Media on Media

The effects of war, on the ground in Gaza and in US newsrooms.

The FCC vs. the News in Your Neighborhood

Could the FCC and the bountiful red tape it deploys in the name of protecting vulnerable local news outlets in fact be contributing to local news’ demise? Yes, argues Holman W. Jenkins Jr. in a WSJ op-ed criticizing FCC chief Jessica Rosenworcel for upholding the agency’s outdated anti-consolidation policies despite the contemporary “pleas of broadcasters trying to survive in a digital world the rules never contemplated.” 

It’s a provocative take to be weighed carefully given the effect of recent media acquisitions on the quality of content those mergers produce. But Jenkins is right to question the FCC’s unwavering stance on rules, pertaining to a revolutionized field, that are explicitly submitted for regular reviews. That those reviews are often delayed, in some cases for years, strengthens the columnist’s take. 

How Gaza Changed the Rules for Newsrooms

“Nothing in recent memory has riven newsrooms the way [the War in Gaza] has,” writes Ayodeji Rotinwa in Columbia Journalism Review. It’s hard to argue with that given the stakes, including a serious threat to newsrooms’ once-sacrosanct dedication to neutrality, which had been wobbly for years. The conflict is only the latest to test the ” anodyne public disposition” that newspapers, apart from their opinion desks, historically took. But Rotinwa argues that unlike the media conflagrations surrounding the killing of George Floyd or Russia’s invasion of Ukraine, “no shared perspectives apply” here. 

As a result, papers including the LA Times have suspended from covering the war journalists who’ve been outspoken in their stances on it. Other organizations, like Hearst, have encouraged staffers to police each other’s social media activity for potentially offensive posts or likes. 
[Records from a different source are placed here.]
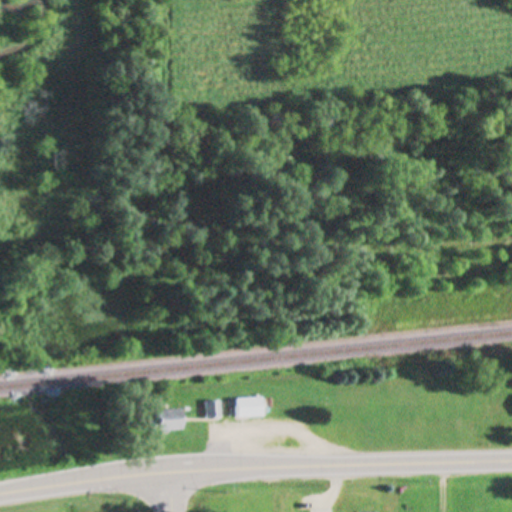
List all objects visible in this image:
railway: (256, 360)
building: (249, 407)
building: (214, 409)
building: (169, 420)
road: (255, 467)
road: (170, 493)
park: (82, 503)
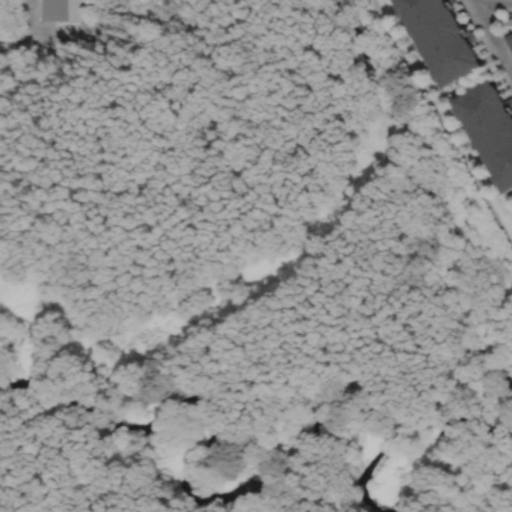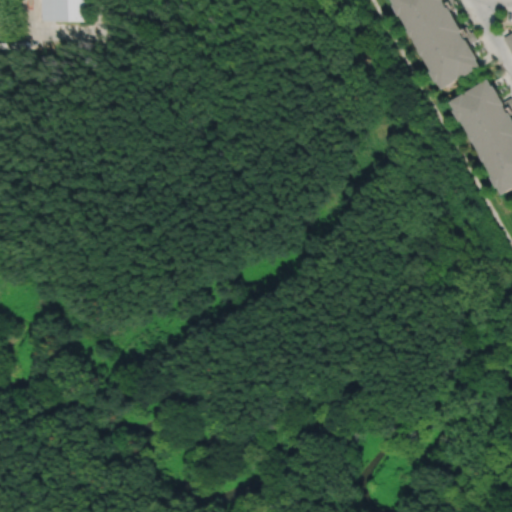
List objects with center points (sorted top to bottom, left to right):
road: (493, 1)
building: (62, 10)
building: (62, 10)
road: (492, 34)
building: (440, 38)
building: (441, 39)
building: (509, 39)
building: (490, 129)
building: (490, 129)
Maintaining objectivity, or the appearance of it, is not the only anxiety. What control do news organizations have over the public statements of freelancers who don’t receive benefits  or steady paychecks? Should cultural critics be held to the same standards as, say, war reporters? And when does it become clear, given overwhelming evidence, that journalists, in the words of Wesley Lowery, “must not conceal the truth through euphemism; rather, we should employ direct language.” 

The Deadly Challenges of War Coverage in Gaza

The New Yorker’s Clare Malone analyzes the complications facing broadcast journalists on the ground in Gaza, and how certain restrictions–including, in many cases, the requirement of I.D.F. security escorts–may impede their ability to speak directly and objectively. Malone interviews CNN Chief International Correspondent Clarissa Ward for the piece. Despite being one of very few Western journalists to enter the territory independent of the I.D.F. Ward’s reportage, and the danger it carries, has been met with doubt and occasional mockery. 

The story hammers home the immense difficulty in producing trusted news in “a war where even the most basic statistics, such as deaths and injuries, are subject to skepticism.”